There was one hint of the scares at the end of Episode 1 as Elle meets up with the English industrialist whose eyes flame unnaturally.
The Look, and Techniques
One visual reference for “Gremlins: Secrets of the Mogwai” was “Spirited Away” and other “painterly” films, said Chun. CG sometimes can age. We wanted to make a show that didn’t age quite as quickly: We wanted it to feel like if you actually paused the frames, you can see brushstrokes,” he added.
Backgrounds are painted, the characters, however, are CG: “We wanted to move the camera in a very cinematic way, like the original movies and Amblin films,” Chun said.
Caught on a large screen, such as the Bonlieu’s, one of the major visual impacts of “Secrets of the Mogwai” is the kinetic power of long dolly-style shots, the camera hurtling down passageways backstage at the circus, or gliding past Himalaya peaks and ice walls, adopting the eagle’s POV.
Each episode has its own visual concept, delivering different kinds of scares, Chun anticipated.
The Series’ Importance for the American Asian and Pacific Islander (AAPI) Community
“I remember on day one when I was writing the pilot, and I got to write as the first line: ‘Note to the reader. Unless otherwise noted, all characters are Chinese,’” Chun recalled.
“I honestly never thought that I would live long enough for that to be the case, that I could write that into a screenplay of a show for a studio that was going to be distributed on a major network,” he added.
“Behind the camera, so many of the storyboard artists, and directors [of departments] are Chinese American. We have incredible Chinese and Asian voice cast,” Chun went on.

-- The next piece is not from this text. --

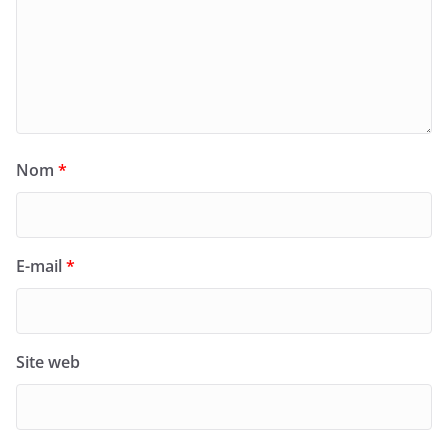
Nom
*
E-mail
*
Site web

The series is steeped in Chinese culture and mythology, producers, writers, directors and artists conducting extensive research to portray 1920s China accurately while introducing the audience to spirits and monsters packing out Chinese mythology. Sam’s grandpa was originally imagined, for example, as having a queue cut – shaved with a long ponytail – but this was finally ruled out as historically inaccurate. Mythological figures include fox spirits and inhabitants of a Spirit Market, based on ancient watercolours of underworld ghosts.
1984 “Gremlins” was made with envelope-pushing black comedy, tipping its hat to ‘50s B movies. Such figures are one indication that the animated prequel series will indeed get darker.